3. "Honing an “us versus them” battle cry, Obama is positioning himself as the champion of the working class. Venturing into towns and counties in the past week that Hillary Rodham Clinton carried 2-to-1 in the Democratic primary, Obama could sound strikingly similar to his one-time rival."

Well well well, we said look she won 18 million, we said it's mainly the same swing states, we said she won the states we need to win in the fall, we said HRC as VP is the best quickest way to get those key constituencies in those key states to our side and to get the economic message out, we said HRC and Billdawg both would be pretty heavy amunition to bring to this battle but no, Obama was too arrogant his supporters were too arrogant to have her on the ticket despite these obvious politics 101 "How to Build a Coalition" advantages.

Obama in his INARTICULATE way is now using the ECONOMIC results under Bill Clinton and one of his main factoids.

How much more stronger and credible that would be with the Clintons fully yoked to Obama victory.

"You can't just make stuff up" is so weak and wussy; trite crap like "There is an end to it. That end is the truth, which, like the living body of the laborer (muscle, bones, flesh), postmodern economics has failed to melt into thin air" is also not a useful "narrative" we can use when on the phone to our wavering relatives in Scranton and Youngstown.

You know, the real, physical flesh and blood "laborer" folks.

Posted by PC | September 7, 2008 9:10 AM
24

please!!! lets remember that the dems have been in control at the end of the bush admin. leberals always want to forget to mention that when they are pioting to the 5.3 trillion. please!!!

Posted by truth | September 7, 2008 9:36 AM
25

#5

You were going along good there until you got to the PV bullshit.

Posted by GK | September 7, 2008 10:25 AM
26

Wow, someone as verbose as PC and so full of himself.
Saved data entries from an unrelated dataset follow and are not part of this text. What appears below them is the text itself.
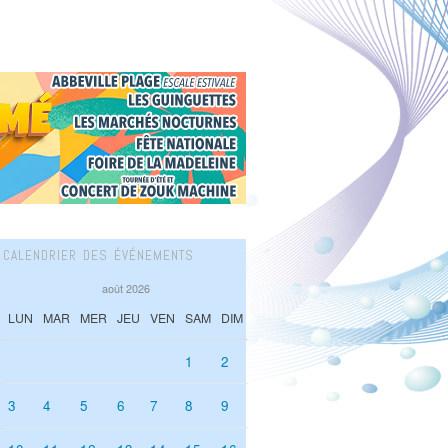
CALENDRIER DES ÉVÉNEMENTS
août 2026
LUN
MAR
MER
JEU
VEN
SAM
DIM
1
2
3
4
5
6
7
8
9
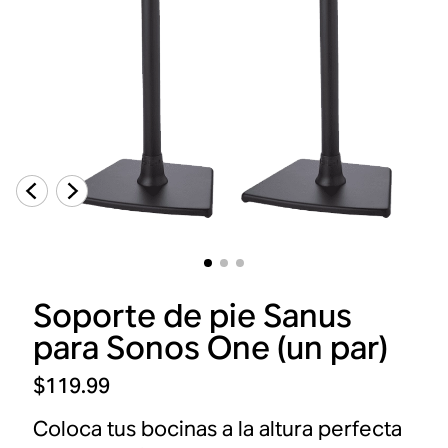
Soporte de pie Sanus
para Sonos One (un par)
$119.99
Coloca tus bocinas a la altura perfecta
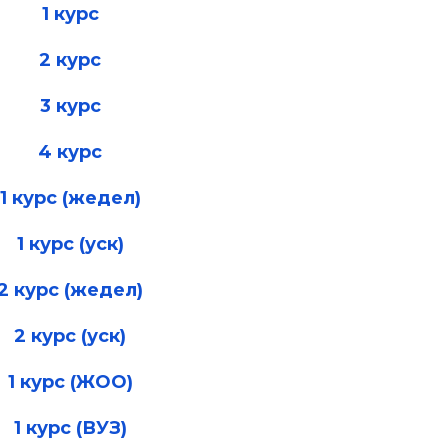
1 курс
2 курс
3 курс
4 курс
1 курс (жедел)
1 курс (уск)
2 курс (жедел)
2 курс (уск)
1 курс (ЖОО)
1 курс (ВУЗ)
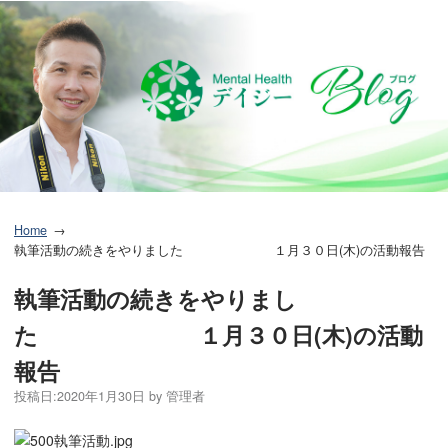
Home
執筆活動の続きをやりました １月３０日(木)の活動報告
執筆活動の続きをやりまし
た １月３０日(木)の活動
報告
投稿日:
2020年1月30日
by
管理者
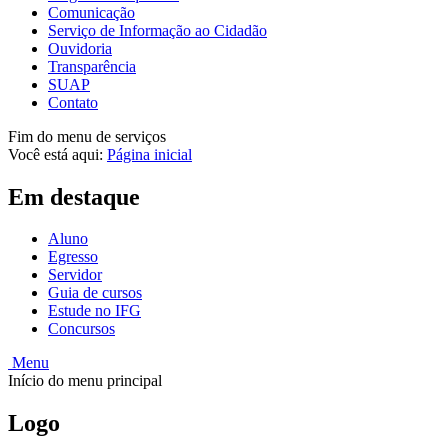
Comunicação
Serviço de Informação ao Cidadão
Ouvidoria
Transparência
SUAP
Contato
Fim do menu de serviços
Você está aqui:
Página inicial
Em destaque
Aluno
Egresso
Servidor
Guia de cursos
Estude no IFG
Concursos
Menu
Início do menu principal
Logo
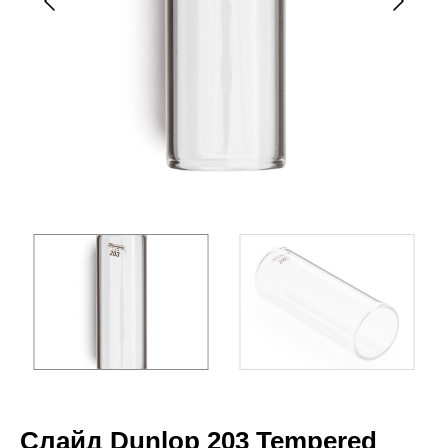
Слайд Dunlop 203 Tempered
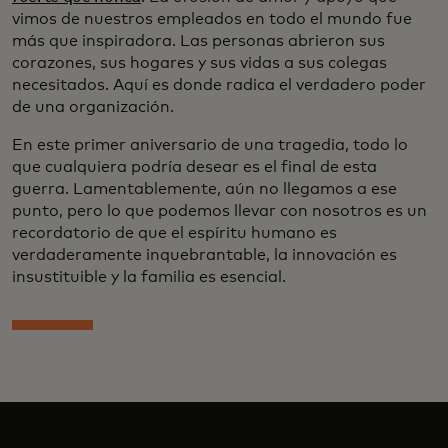
vimos de nuestros empleados en todo el mundo fue
más que inspiradora. Las personas abrieron sus
corazones, sus hogares y sus vidas a sus colegas
necesitados. Aquí es donde radica el verdadero poder
de una organización.
En este primer aniversario de una tragedia, todo lo
que cualquiera podría desear es el final de esta
guerra. Lamentablemente, aún no llegamos a ese
punto, pero lo que podemos llevar con nosotros es un
recordatorio de que el espíritu humano es
verdaderamente inquebrantable, la innovación es
insustituible y la familia es esencial.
I find such a phrase as "Taking 50 words to get to the point" to be very ironic.

Posted by Sad Comment | September 7, 2008 10:47 AM
27

But wouldn't it be more accurate to say that he was the son of two academicians who travelled the world, were highly intelligent

Exactly how much money does the average grad student have? Grad students at that time made bookcases out of boards and cinder blocks, and used cable spools as a dining table. The futon was still far in the future.

Indonesian stepdad, an oil company executive,
According to wikip, he was first a grad student, then an Army geologist, finally a government relations consultant to Mobil Oil. A consultant by definition executes nothing. "Oil company employee" is as far as you can go.

Posted by turn down the level of your bs | September 7, 2008 11:53 PM
28

Bush is as far from socialist as he could possibly be. Fascist, sure. Mudede, do you have any idea what socialism is, or is it just a bad word to you?